_TASK DESCRIPTION_.
Each line that includes "legacy" must be copied from the records.

_Saved data entries_.

· · · ·

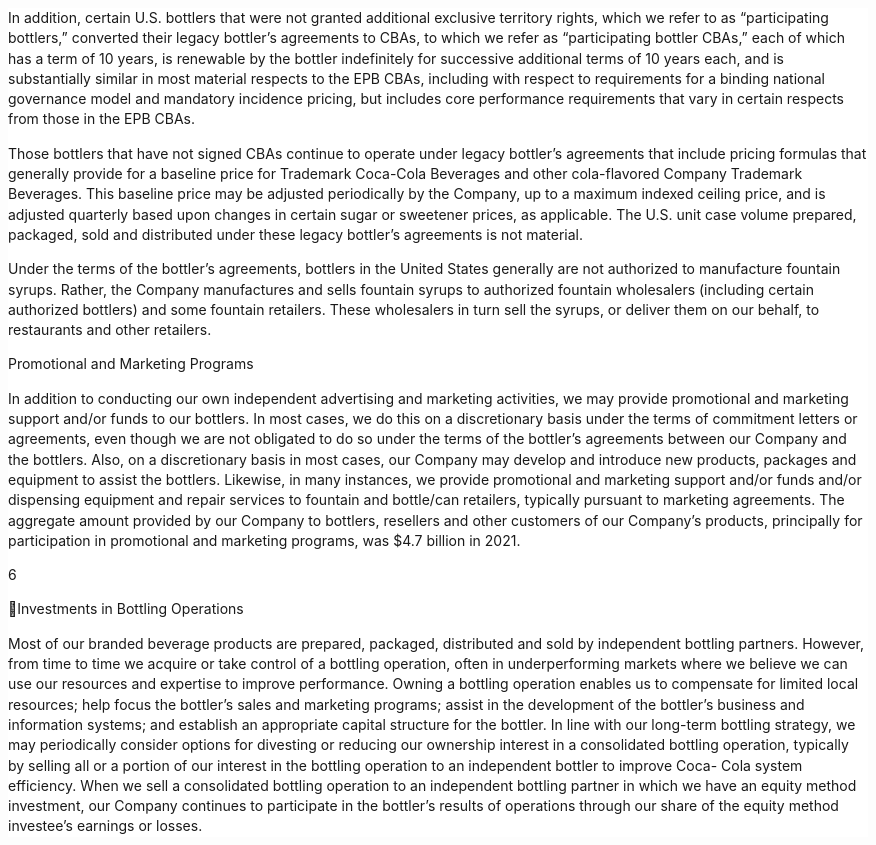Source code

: In addition, certain U.S. bottlers that were not granted additional exclusive territory rights, which we refer to as “participating bottlers,” converted their legacy bottler’s
agreements to CBAs, to which we refer as “participating bottler CBAs,” each of which has a term of 10 years, is renewable by the bottler indefinitely for successive additional
terms of 10 years each, and is substantially similar in most material respects to the EPB CBAs, including with respect to requirements for a binding national governance model
and mandatory incidence pricing, but includes core performance requirements that vary in certain respects from those in the EPB CBAs.

Those bottlers that have not signed CBAs continue to operate under legacy bottler’s agreements that include pricing formulas that generally provide for a baseline price for
Trademark Coca-Cola Beverages and other cola-flavored Company Trademark Beverages. This baseline price may be adjusted periodically by the Company, up to a maximum
indexed ceiling price, and is adjusted quarterly based upon changes in certain sugar or sweetener prices, as applicable. The U.S. unit case volume prepared, packaged, sold and
distributed under these legacy bottler’s agreements is not material.

Under the terms of the bottler’s agreements, bottlers in the United States generally are not authorized to manufacture fountain syrups. Rather, the Company manufactures and
sells fountain syrups to authorized fountain wholesalers (including certain authorized bottlers) and some fountain retailers. These wholesalers in turn sell the syrups, or deliver
them on our behalf, to restaurants and other retailers.

Promotional and Marketing Programs

In addition to conducting our own independent advertising and marketing activities, we may provide promotional and marketing support and/or funds to our bottlers. In most
cases, we do this on a discretionary basis under the terms of commitment letters or agreements, even though we are not obligated to do so under the terms of the bottler’s
agreements between our Company and the bottlers. Also, on a discretionary basis in most cases, our Company may develop and introduce new products, packages and
equipment to assist the bottlers. Likewise, in many instances, we provide promotional and marketing support and/or funds and/or dispensing equipment and repair services to
fountain and bottle/can retailers, typically pursuant to marketing agreements. The aggregate amount provided by our Company to bottlers, resellers and other customers of our
Company’s products, principally for participation in promotional and marketing programs, was $4.7 billion in 2021.

6

Investments in Bottling Operations

Most of our branded beverage products are prepared, packaged, distributed and sold by independent bottling partners. However, from time to time we acquire or take control of
a bottling operation, often in underperforming markets where we believe we can use our resources and expertise to improve performance. Owning a bottling operation enables
us to compensate for limited local resources; help focus the bottler’s sales and marketing programs; assist in the development of the bottler’s business and information systems;
and establish an appropriate capital structure for the bottler. In line with our long-term bottling strategy, we may periodically consider options for divesting or reducing our
ownership interest in a consolidated bottling operation, typically by selling all or a portion of our interest in the bottling operation to an independent bottler to improve Coca-
Cola system efficiency. When we sell a consolidated bottling operation to an independent bottling partner in which we have an equity method investment, our Company
continues to participate in the bottler’s results of operations through our share of the equity method investee’s earnings or losses.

· · · ·

_OUTPUT OF THE EXERCISE_.
: In addition, certain U.S. bottlers that were not granted additional exclusive territory rights, which we refer to as “participating bottlers,” converted their legacy bottler’s
Those bottlers that have not signed CBAs continue to operate under legacy bottler’s agreements that include pricing formulas that generally provide for a baseline price for
distributed under these legacy bottler’s agreements is not material.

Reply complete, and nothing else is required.